The proposed performance lecture presents the outcomes of several years of collaborative research through a living constellation of academic reflection, artistic exploration, and a shared live experiment. Three subgroups contribute performative interventions that remain in continuous relation to theoretical articulation and dialogical reflection, forming an integrated process in which thinking, sensing, and acting are closely intertwined. The postsecular appears as an ambivalent, processual phenomenon emerging through movement, tension, and relational intensity.
A central focus lies on the bodily and somatic dimensions of postsecular experience. The lecture-performance explores how postsecular dynamics become perceptible through embodied affects, gestures, rhythms, attentional practices, and vulnerability.
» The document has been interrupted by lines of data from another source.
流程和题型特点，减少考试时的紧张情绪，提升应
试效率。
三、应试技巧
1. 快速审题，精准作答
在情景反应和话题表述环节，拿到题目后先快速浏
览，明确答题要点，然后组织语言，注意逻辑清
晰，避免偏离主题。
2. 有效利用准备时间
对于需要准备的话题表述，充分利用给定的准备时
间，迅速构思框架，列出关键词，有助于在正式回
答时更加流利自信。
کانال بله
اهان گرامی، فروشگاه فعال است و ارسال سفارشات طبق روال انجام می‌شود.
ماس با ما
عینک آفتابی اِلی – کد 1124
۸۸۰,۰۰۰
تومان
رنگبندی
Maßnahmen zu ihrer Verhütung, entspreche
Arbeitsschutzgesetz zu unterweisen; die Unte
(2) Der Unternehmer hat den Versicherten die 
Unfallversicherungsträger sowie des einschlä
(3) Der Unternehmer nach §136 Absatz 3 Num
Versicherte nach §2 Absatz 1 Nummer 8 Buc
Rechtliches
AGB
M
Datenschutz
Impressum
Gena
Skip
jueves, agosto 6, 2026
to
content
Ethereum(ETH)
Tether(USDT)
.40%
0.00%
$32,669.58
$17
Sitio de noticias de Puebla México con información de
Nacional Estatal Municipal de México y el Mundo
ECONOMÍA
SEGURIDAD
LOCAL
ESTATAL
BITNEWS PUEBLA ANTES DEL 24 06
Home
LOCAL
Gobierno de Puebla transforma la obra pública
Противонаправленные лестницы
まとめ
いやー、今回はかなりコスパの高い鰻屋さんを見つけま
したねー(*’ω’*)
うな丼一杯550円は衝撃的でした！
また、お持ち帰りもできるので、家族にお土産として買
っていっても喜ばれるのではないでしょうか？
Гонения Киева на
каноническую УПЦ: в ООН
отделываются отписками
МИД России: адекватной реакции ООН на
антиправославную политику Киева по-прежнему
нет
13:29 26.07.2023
The performative functions as a medium in which spiritual, existential, and material dimensions converge, with knowledge emerging through the body as a site of resonance and transformation.
Structured as a participatory situation, the event involves the audience as co-present contributors whose perception and embodied responsiveness shape the unfolding process. Participation is understood as shared exposure and attentiveness, enabling postsecular dynamics to be experienced collectively.
Finally, the experimental format reconfigures power relations in academic knowledge production. By fostering horizontal interactions among speakers, performers, and participants, the lecture-performance creates a relational space in which authority circulates and knowledge emerges through interaction.